• DOCUMENT SECTION
# Data Preparation 04

I will prepare the data appropriately for the analysis and modeling (data cleaning, manipulation, feature engineering). I'm going to analyze image data from :
* train_datascan_ii
* train_datascan_iii
* train_datascan_iv

> NOTE: I will skip the data from datascan_i as there is no need for more data and on this dataset the background would need an other threshold setting to remove the wooden background.

#### Datacleaning
There was only a minor data cleaning step on datascan_iii. As the image extraction from the movie may also had some images where a card was only showed partitially, I did a visual check within the Windows explorer. As the frames are just in order of the time, it was a peace of cake to eliminate them. The cleaning step of my exported data was done in this manner.

#### Feature Engineering

The following data are beeing collected:
* dataSet (internal use)
* cardId (will be the target feature)
* x (value of bounding box within original image)
* y (value of bounding box within original image)
* width (width of the image)
* height (height of the image)
* orgWidth (width of the original image)
* orgHeight (width of the original image)
* red channel histogram data from value r0 to r255
* green channel histogram data from value g0 to g255
* blue channel histogram data from value b0 to b255


In [1]:
import JassSummarizer as js
from IPython.core.display import display, HTML
import matplotlib.pyplot as plt 
import numpy as np
import pandas as pd
from tqdm import tqdm
import shutil
import os
import cv2                                                                                  # computer vision python library see README.md dependencies
                                                                                            # computer vision python library see README.md dependencies

np.set_printoptions(suppress=True)                                      # do not use scientific notation for number in numpy
pathList= [r".\images\02_data_preparation\train_datascan_ii",r".\images\02_data_preparation\train_datascan_iii",r".\images\02_data_preparation\train_datascan_iv"]
color = ('b','g','r')                                                   # the graph enumerator and color
columnTitle=[]
                                                                                            # computer vision python library see README.md dependencies
columnTitle=columnTitle+"dataSet,cardId,x,y,width,height,orgWidth,orgHeight".split(",")     # title for the first part of columns
columnTitle=columnTitle+"".join([f"r{num}," for num in range(256)]).split(",")[0:-1]        # adding all the red color numbered labels from r0-r255
columnTitle=columnTitle+"".join([f"g{num}," for num in range(256)]).split(",")[0:-1]        # adding all the green color numbered labels from g0-g255
columnTitle=columnTitle+"".join([f"b{num}," for num in range(256)]).split(",")[0:-1]        # adding all the blue color numbered labels from b0-b255
data={}                                                                                     # dictionary to store the collected datas

if 1==1:
 for path in pathList:
    dataSet=path.split("\\")[-1].replace("train_","")

• EXERCISES TO COMPLETE
A) Answer the following questions about the data preparation notebook above.
(i) Which dataset is left out of the analysis?
(ii) Which collected feature will serve as the target?
(iii) Where was the visual check of the extracted images carried out?
B) Reproduce everything in the data preparation notebook from "#### Feature Engineering" down to "(height of the image)", changing "bounding box" to "crop window" wherever it occurs.
C) Carry the data preparation notebook forward from its final line.

Point tracking data
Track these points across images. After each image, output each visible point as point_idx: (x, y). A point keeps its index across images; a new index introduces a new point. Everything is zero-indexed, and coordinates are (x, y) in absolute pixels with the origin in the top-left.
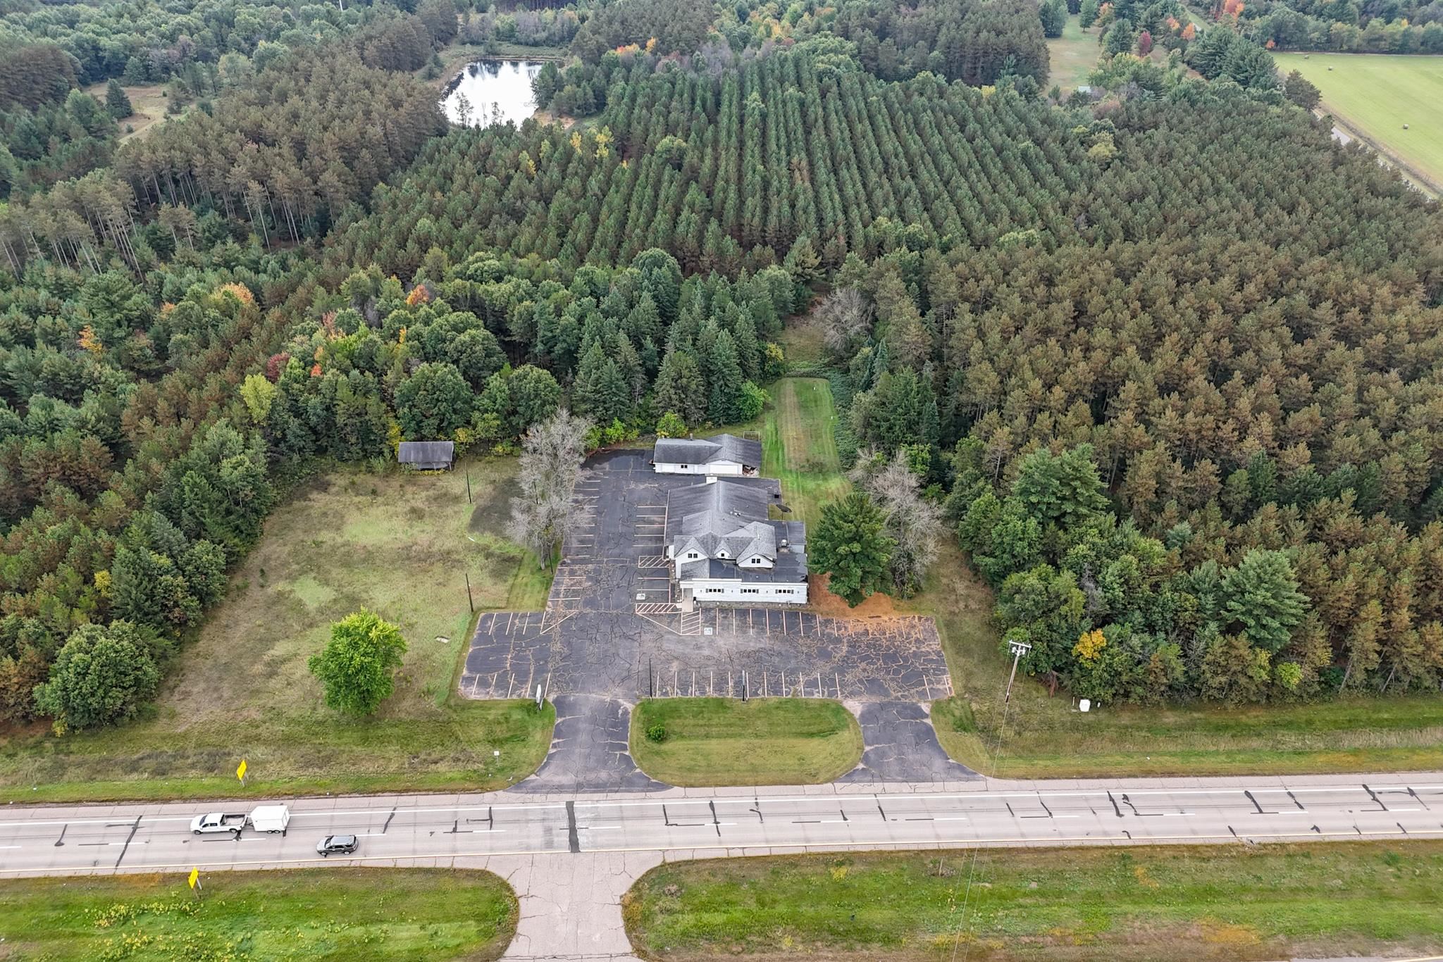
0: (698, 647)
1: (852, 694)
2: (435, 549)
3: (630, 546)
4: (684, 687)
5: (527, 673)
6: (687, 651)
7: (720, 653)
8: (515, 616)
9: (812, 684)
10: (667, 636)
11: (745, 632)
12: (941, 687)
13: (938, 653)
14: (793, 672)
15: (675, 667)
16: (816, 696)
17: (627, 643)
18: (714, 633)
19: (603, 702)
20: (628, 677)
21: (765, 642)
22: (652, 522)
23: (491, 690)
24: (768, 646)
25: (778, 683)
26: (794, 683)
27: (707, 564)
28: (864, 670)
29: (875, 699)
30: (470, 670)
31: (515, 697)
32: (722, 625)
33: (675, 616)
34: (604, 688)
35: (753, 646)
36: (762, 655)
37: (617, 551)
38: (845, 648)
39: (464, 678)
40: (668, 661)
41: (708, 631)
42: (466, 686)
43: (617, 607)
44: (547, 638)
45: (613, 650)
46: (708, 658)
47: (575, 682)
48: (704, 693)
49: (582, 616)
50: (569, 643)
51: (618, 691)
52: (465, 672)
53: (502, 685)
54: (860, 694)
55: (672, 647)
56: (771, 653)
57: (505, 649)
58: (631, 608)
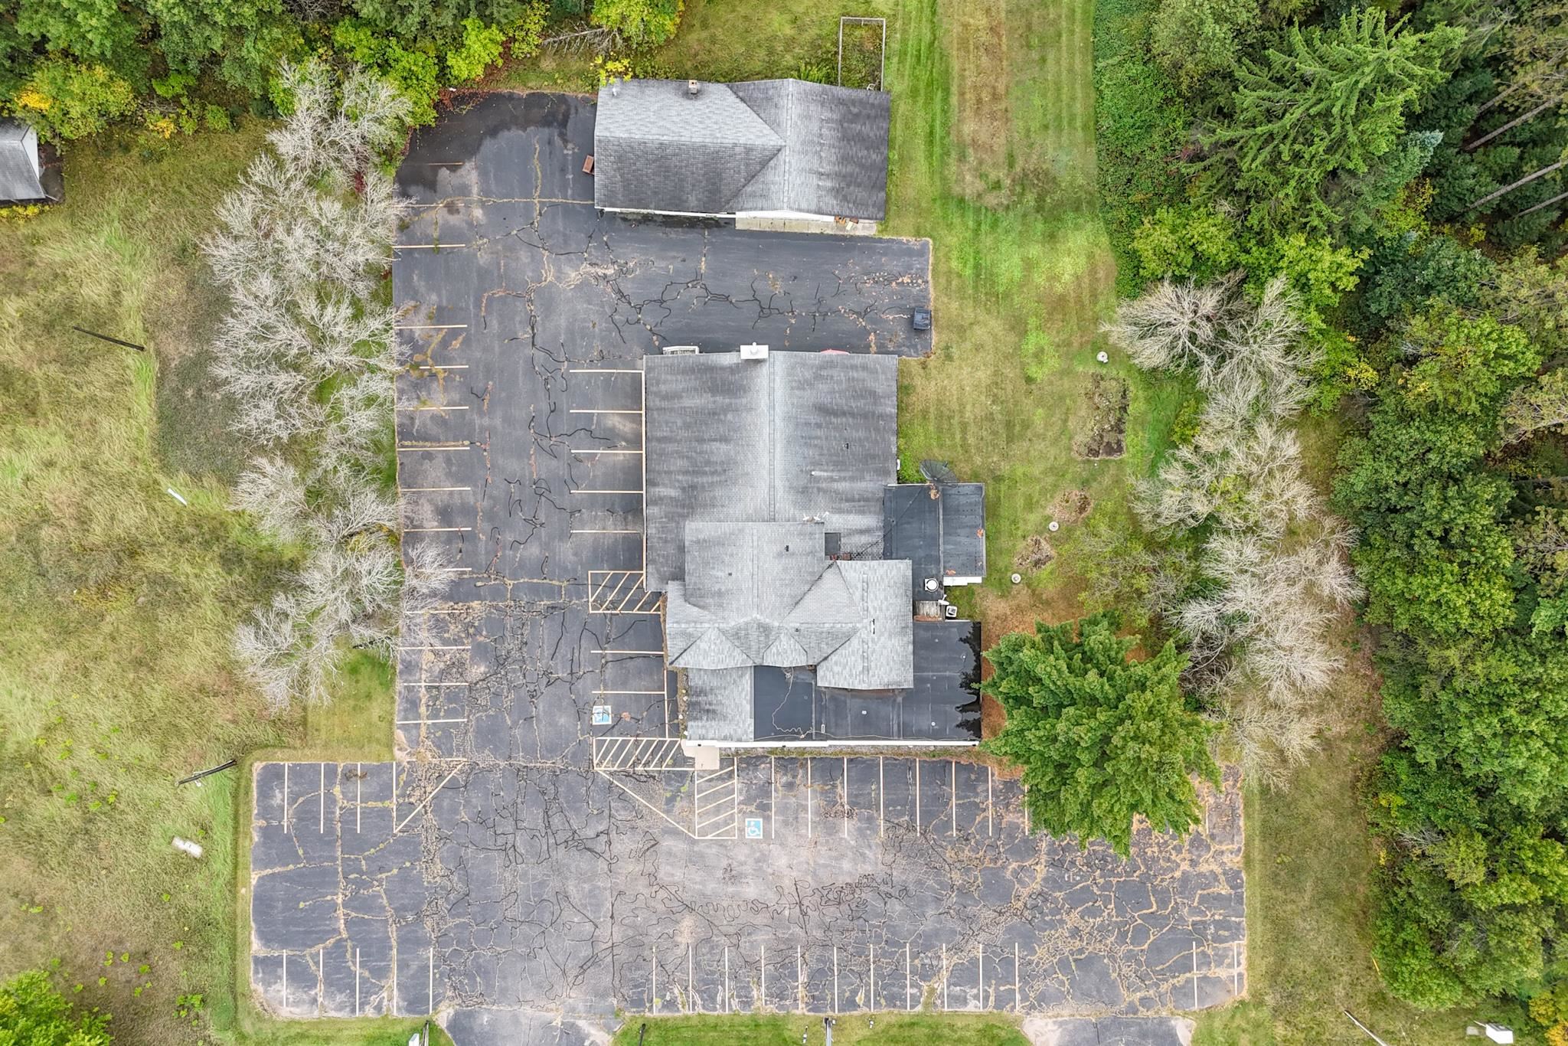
0: (732, 876)
1: (1042, 1001)
2: (97, 534)
3: (565, 535)
4: (708, 988)
5: (384, 946)
6: (711, 887)
7: (780, 891)
8: (331, 772)
9: (964, 975)
10: (667, 843)
11: (832, 830)
12: (1222, 973)
13: (1233, 878)
14: (926, 943)
15: (687, 930)
16: (973, 1007)
17: (580, 862)
18: (767, 833)
19: (547, 1026)
20: (593, 961)
21: (874, 861)
22: (609, 439)
23: (319, 990)
24: (880, 871)
25: (897, 975)
26: (926, 973)
27: (747, 683)
28: (1076, 932)
29: (1089, 1013)
30: (266, 938)
31: (370, 1012)
32: (783, 810)
33: (680, 773)
34: (547, 990)
35: (848, 870)
36: (867, 895)
37: (533, 551)
38: (1041, 871)
39: (258, 961)
40: (671, 917)
41: (754, 828)
42: (267, 984)
43: (552, 750)
44: (409, 847)
45: (554, 883)
46: (756, 906)
47: (484, 971)
48: (747, 1003)
49: (475, 776)
50: (461, 863)
51: (576, 997)
52: (256, 947)
53: (338, 980)
54: (1059, 998)
55: (678, 875)
56: (886, 889)
57: (324, 879)
58: (582, 754)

• EXERCISE ANSWERS
A)
(i) The data from datascan_i.
(ii) cardId.
(iii) Within the Windows explorer.

B)
#### Feature Engineering

The following data are beeing collected:
* dataSet (internal use)
* cardId (will be the target feature)
* x (value of crop window within original image)
* y (value of crop window within original image)
* width (width of the image)
* height (height of the image)

C)
    fileList = [os.path.join(dp, f) for dp, dn, filenames in os.walk(path) for f in filenames if os.path.splitext(f)[1] == '.jpg']
    print(f"Dataset Name: {dataSet:15} includes {len(fileList):6} images on Path: {path}")    
    data[dataSet]=[]
                                                                                            # computer vision python library see README.md dependencies    
    with tqdm(total=len(fileList)) as pbar:                                                 # visualize progress
        for file in fileList:                                                               # iterate trough all images in dataset
            histr = []                                                                      # reset histogram recordset
            img=cv2.imread(file,cv2.IMREAD_COLOR)                                           # read image
            orgHeight,orgWidth = img.shape[0],img.shape[1]                                  # save original image dimensions
            frameOrg,mask,img_rect,res,crop_img,d=js.analyzeScan(img)                       # analyze image data and receive droped image
            x,y,width,height=d                                                              # store dimensions
            for i,colorChannel in enumerate(color):                                         # color enumerator
                histr.append(cv2.calcHist([crop_img],[i],None,[256],[0,256]))               # calc histodata
            r=histr[2]; g=histr[1]; b=histr[0]                                              # prepare r,g,b column data
            cardId=file.split("\\")[-1][0:2]                                                # get cardId from filename
            # concatenate all the collected data 
            data[dataSet].append(np.concatenate(([dataSet,cardId,x,y,width,height,orgWidth,orgHeight],r.flatten().astype("uint32"),g.flatten().astype("uint32"),b.flatten().astype("uint32")),axis=0).flatten())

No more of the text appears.